Tao, you might want to consider an oil cooler AND a sump extender to permit a larger quantity of oil to help manage temperatures.
When I first took my Zed out on a closed road for some serious hi-speed driving (I participate in a number of closed road events at Sandown, Philip Island and other places where we can use our cars to their design potential without the risk of Inspector plod seizing our cars), I hit oil temp problems straight away (within 4 laps actually - less than 12kms). If the oil temp rises above 137DegC, the ECU puts the car into limp-home mode (<4000rpm rev limit, cuts back on ignition, blah blah).
As a conseqeunce, I have had a Stillen oil cooler kit, and a sump extender kit fitted.

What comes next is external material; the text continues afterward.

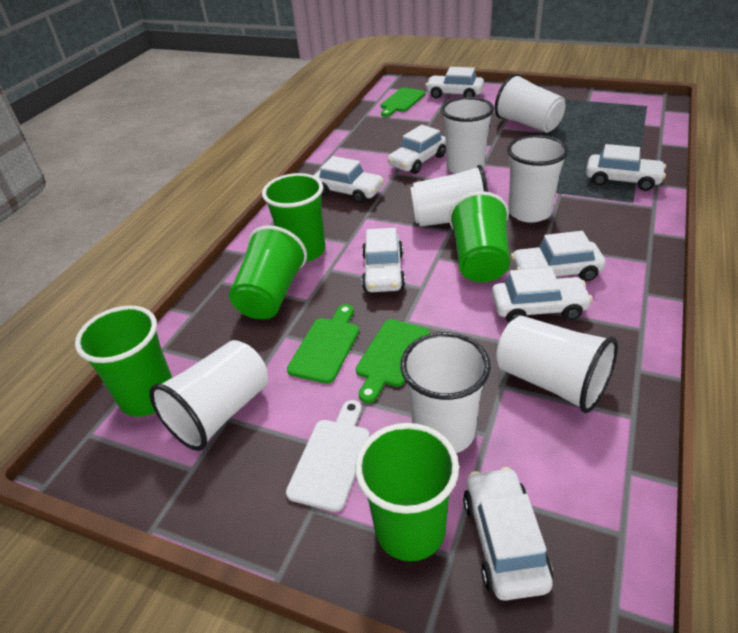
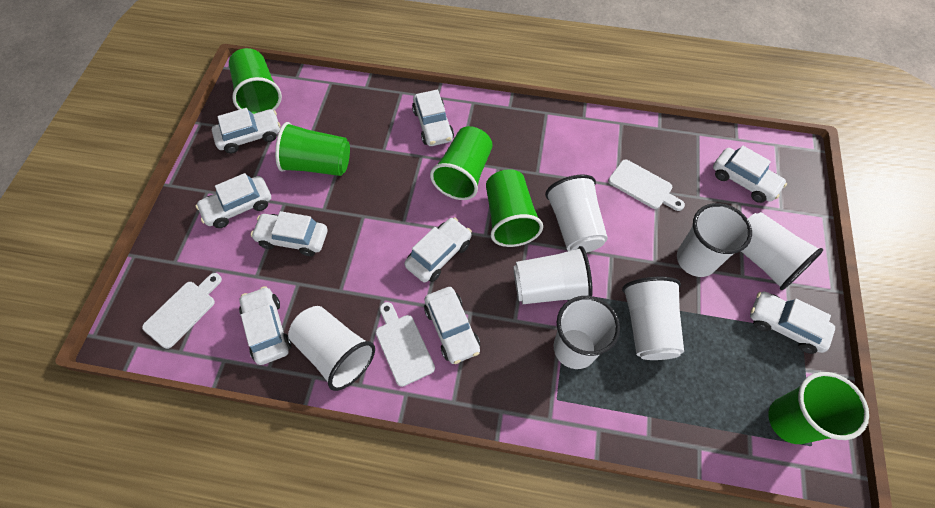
green cutting board: [287,304,359,384] [356,319,430,403] [381,88,426,117] = 3 -> none = 0
white car: [314,156,384,203] [362,228,405,292] [388,125,446,174] [425,67,484,98] [463,467,553,601] [492,267,593,322] [511,231,605,281] [586,144,666,191] = 8 -> [195,173,271,228] [212,108,281,154] [239,286,291,365] [251,211,328,256] [404,217,472,282] [412,89,454,146] [424,287,480,364] [713,146,787,203] [750,292,835,354] = 9
white cutting board: [286,400,370,512] = 1 -> [142,273,222,349] [376,302,435,387] [608,159,685,211] = 3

Despite what a Nissan dealer may say, this will not invalidate your new vehicle warranty, rather, you need to be in a poisition to confirm that the root cause of any incident is not related to these additions - the law is quite clear on this point, so you simply need either to have confidence in your own ability if you fit these yourself, OR engage a reputable automotive engineering shop to fit them for you.
In any event, as soon as you start to use big revs, that involves the cam tricky-gear doing its thing (which is oil pressure actuated), you start to subject the oil to a greater workload ... there are lots of posts on this subject.
Bottom line, you are safe for "normal" driving unless ambient temps are really high (well over 45 degC) AND you are flogging the guts out of the car - either really high average speed (not sensible in our nanny-state in Victoria and probably the rest of Oz), or you are attempting to break you own personal record on the climb up Mt Buller for instance.
Without the oil cooler, the highest temps I saw last summer in normal driving was 115DegC, which is a bit hot, but well within tolerance. The minimum specification oil in the book can run up to ~140DegC without too many problems (and hence this is why Nissan has programmed limp-home mode into the ECU at 137DegC oil temp). Using a high quality fully synthetic oil is cheap insurance in my view, as these oils will tolerate higher temps, and given that I take my car out onto a closed road to use it at the upper end of its design limits regularly, I have chosen to fit an oil cooler and a sump extender to permit a little over 6 litres of oil inside the engine) - all of which is designed to resolve the design flaw created by Nissan manufacturing the vehicle without an oil cooler in the first place.
Those with a 4-wheel drive bent might be aware that Nissan produced the first version of the 3.0 turbo diesel with a sump that was too small, caused oil temps to rise and eventually a hole would burn thru a piston (part of the cooling in this engine comes from oil sprays up underneath the piston to remove combustion heat). Since the sump was too small, the oil overheated and the piston ran too hot and melted a hole ..... solution was simple, extend the sump and put more oil into the sump, and use a larger oil cooler. There is a lesson here for those of us that use our Zed's at the upper end of its performance envelope ....
RB
Last edited by BGTV8; 06-23-2010 at 05:46 PM.